Despite the horror that permeated the air around us, the edginess that something could happen at any time, I wasn’t scared. I was beyond scared. I was...wretched. Like a blanket of sadness had rested somewhere in my mind and smothered me with every reflective, heart-rending fiber.
I felt like this was it. There was no more. And I wasn’t strong
enough to fight it.
“Ada,” I began slowly, softly, “I love you. You’re the best sister a girl could have and I’m sorry it’s taken me twenty-three years to say that.”

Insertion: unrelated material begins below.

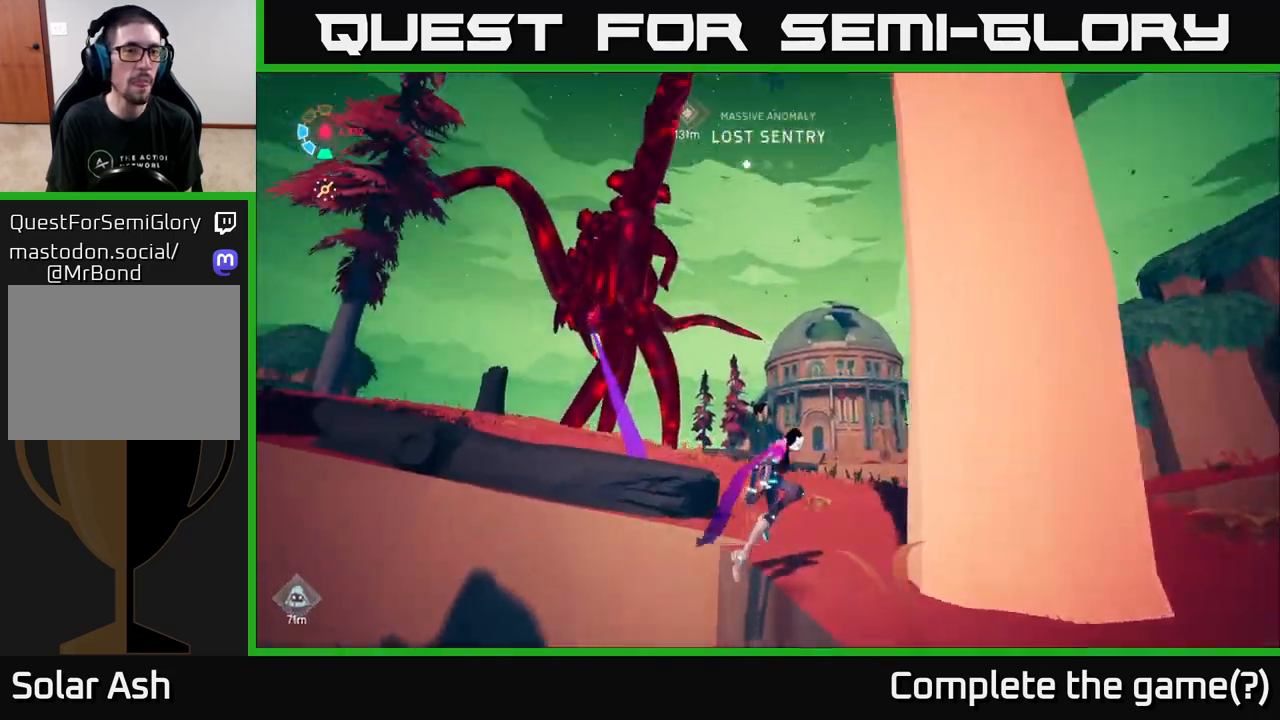
{"buttons": ["L2"], "left_stick": "up", "right_stick": "down", "events": [[183, "right_stick", "center"], [267, "L2", "up"], [450, "L2", "down"], [483, "right_stick", "down"]]}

“Why are you telling me this?” she asked, alarmed.
“Because...”
“Don’t be an idiot; really, Perry.”
“Something’s happening to me. Something’s changing.”
“I’ll save you from it. We’ll be fine.”
“But it’s coming from inside me. Don’t you understand? I don’t think I have much time as me left. I think this might be the last night.”
Her mouth dropped open. “How can you just say that!”
“Ada,” I said, trying to find the words to make her understand the pain that was running through my heart. The heaviness of it all. “You know when you’re at that point when you’re crying too much and everything is too much and your body just...shuts down? I’m shutting down.”
“No,” she said determinedly, her eyes flickering. “No, you’re not shutting down. You’re not giving up, Perry. We’re going to fix you. Tomorrow, I’ll find a way, I’ll fix you.”
I tried to smile at her, to thank her for her perseverance, in her belief that everything was going to be OK. But I couldn’t. Because the smile was wiped away by fear.
Complete and absolute fear.
I wasn’t alone. The thing was back.
Back inside me. Inside my mind. Inside my soul.
It was happening again.
“Go!” I yelled at Ada, panicking. She jumped and her eyes widened in shock. She wasn’t reacting fast enough. “Get out of here! Get out of here, Ada, go get Mom and Dad! Go! Get out of here! Now! Go now!”
Before I could see if she listened, my mind was booted to the back seat. I was robbed of all control, relieved as host of my body. The last thing I felt were my hands curling up into hot little balls.
Everything went black.
CHAPTER EIGHTEEN
“She’s waking up. Get the bat.”
Not exactly the best words to wake up to.
I groaned and tried to open my eyes. They felt like they were glued shut. My throat ached from Sahara dryness and as I moved my mouth, the corners cracked painfully. My tongue tasted like blood-covered pennies.